▶ WORK ITEM: Return every line of the records below unchanged, but leave the pictures out of your answer.

[Stored data entries]
■ ■ ■
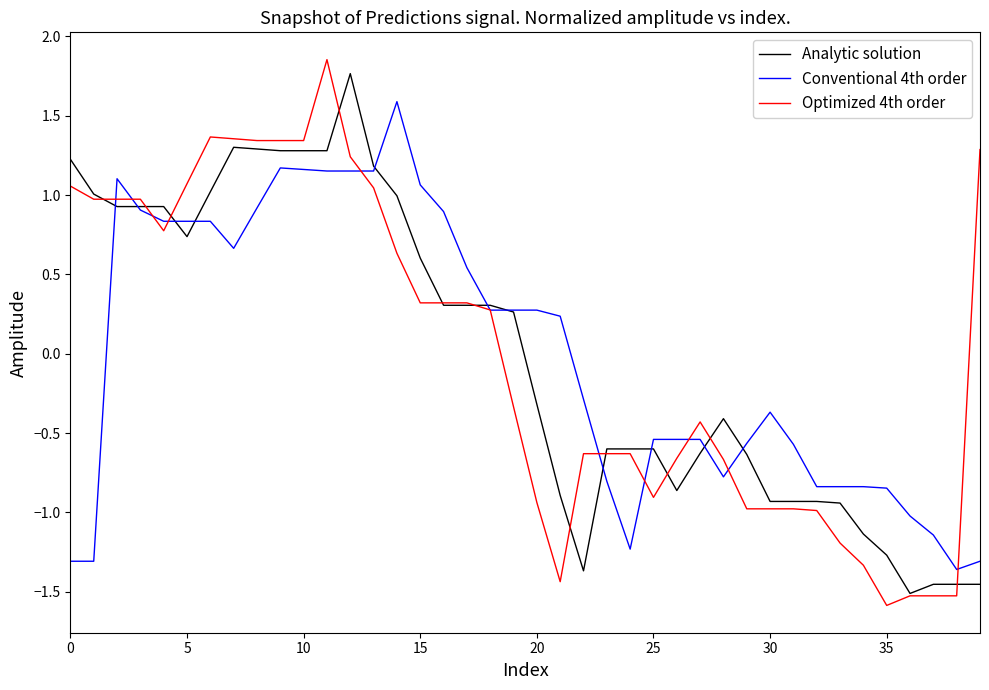

Is this an area chart (filled region under the line)?

No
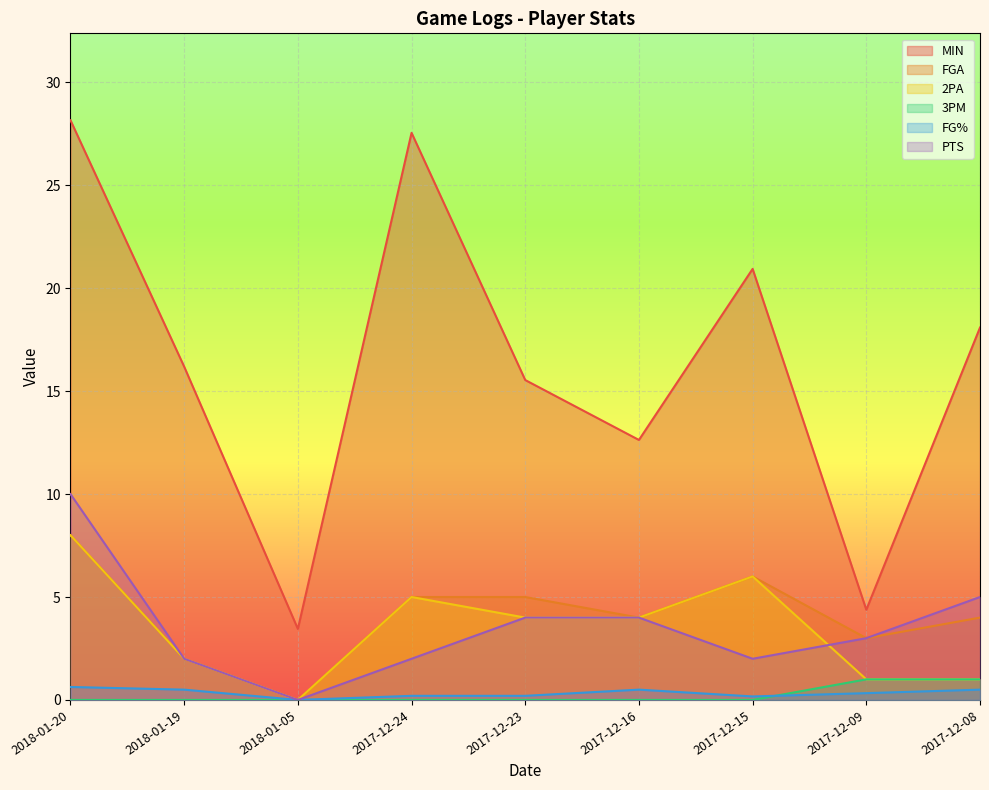

What is the average value of the FG% series?

0.3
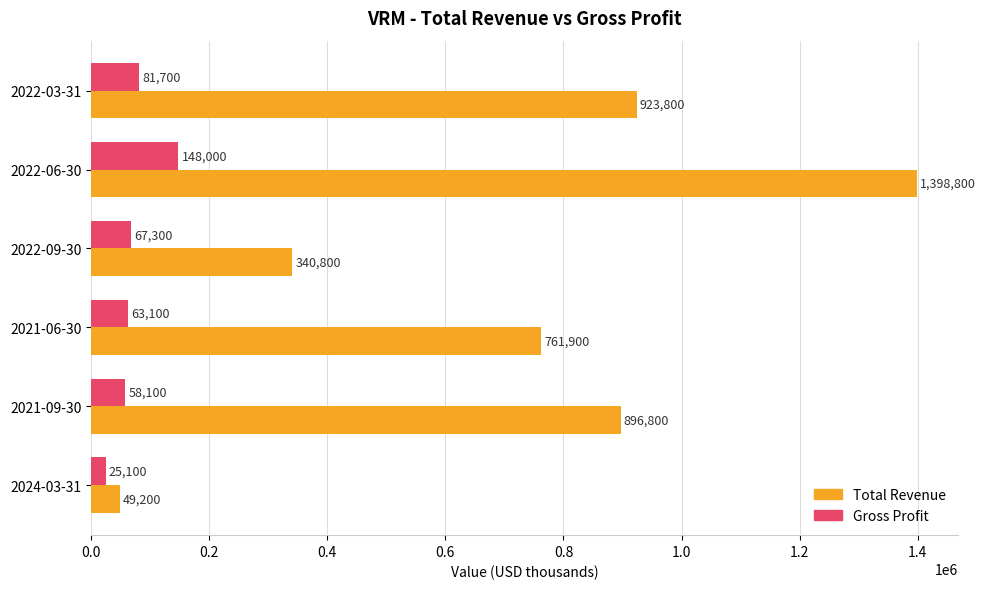

What is the spread (max minus min) of values at 2021-09-30?

838700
■ ■ ■
▶ ANSWER BELOW:
Is this an area chart (filled region under the line)?

No

What is the average value of the FG% series?

0.3

What is the spread (max minus min) of values at 2021-09-30?

838700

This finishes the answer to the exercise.